First, to understand @live is that yes, it is implemented using 
chaotic iteration, but it is implemented in pass 3, making it, 
for all intents and purposes structural definition. This alone 
isn't its fundamental flaw. Its fundamental flaw is that it 
depends upon DIP1000, which is itself a structural definition and 
with that fundamentally flawed solution that hasn't got a fix.

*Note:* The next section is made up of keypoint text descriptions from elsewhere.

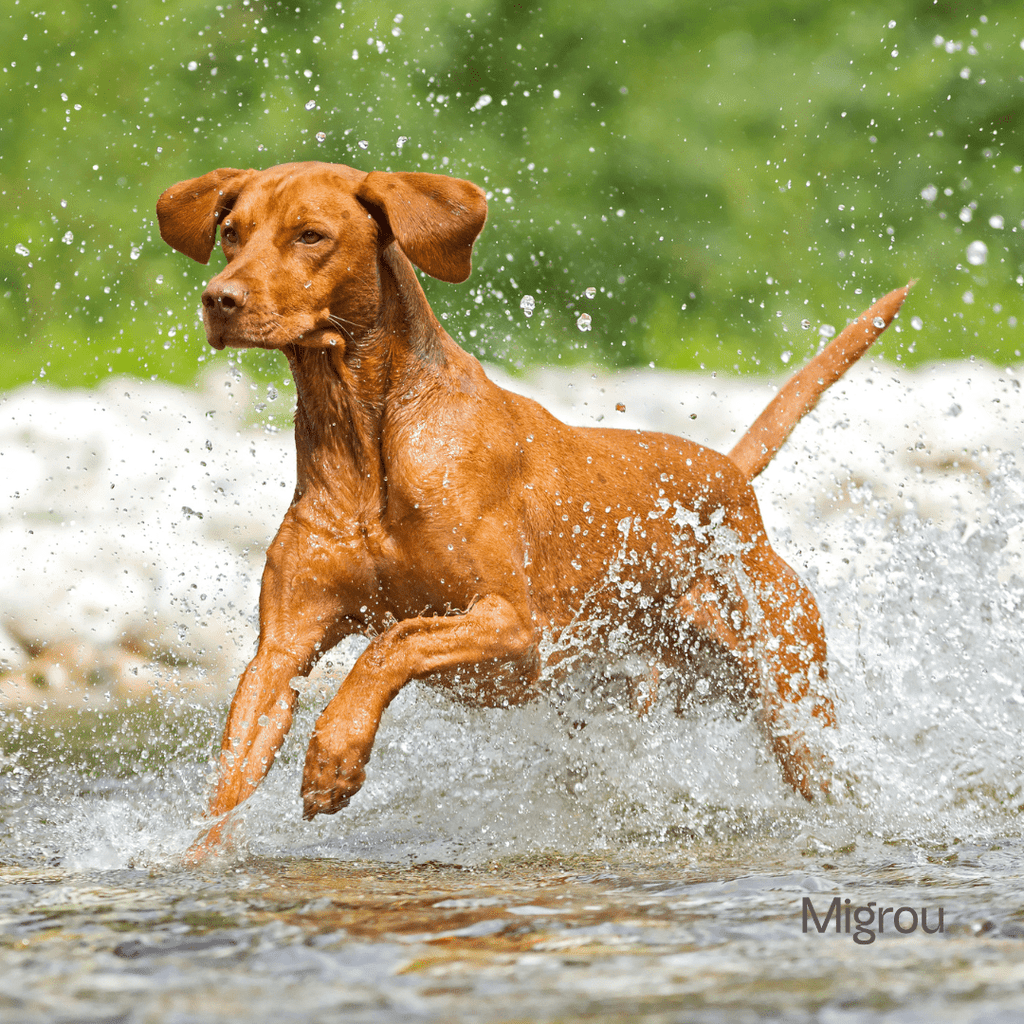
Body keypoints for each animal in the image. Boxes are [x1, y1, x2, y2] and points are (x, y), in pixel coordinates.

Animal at [155, 161, 909, 856]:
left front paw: (335, 754)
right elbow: (232, 776)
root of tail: (730, 474)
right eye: (231, 232)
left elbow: (391, 643)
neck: (364, 438)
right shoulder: (280, 651)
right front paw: (201, 858)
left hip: (793, 706)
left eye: (311, 235)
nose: (218, 300)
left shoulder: (511, 628)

It is important to note that the current @live implementation and 
exact details that depend upon DIP1000, there is nothing tying it 
to pass 3 or DIP1000 as its basis for annotations. So it may be 
fixable with some tweaks and minor reworkings, should another 
escape analysis solution be available.

As for the slow DFA, all current work by me is aligning with it, 
living in pass 4. I am aware that Walter has some ideas in this 
direction also.

In pass 4, a TSAA that is of chaotic iteration variety would be 
used for determining the relationships between statements, 
expressions, and symbols. It would support full interprocedural 
analysis. A word of warning about such a static analysis tool: 
it's going to create massive graphs of equations. The kind that 
fills books for complex functions. It will be slow, memory-heavy 
and will only work on complete information. Due to this, it will 
likely error when indirection is involved rather than putting 
properties into the unknown state. This makes it undesirable as 
an on-by-default solution, but it will find many people 
interested in its strong guarantees.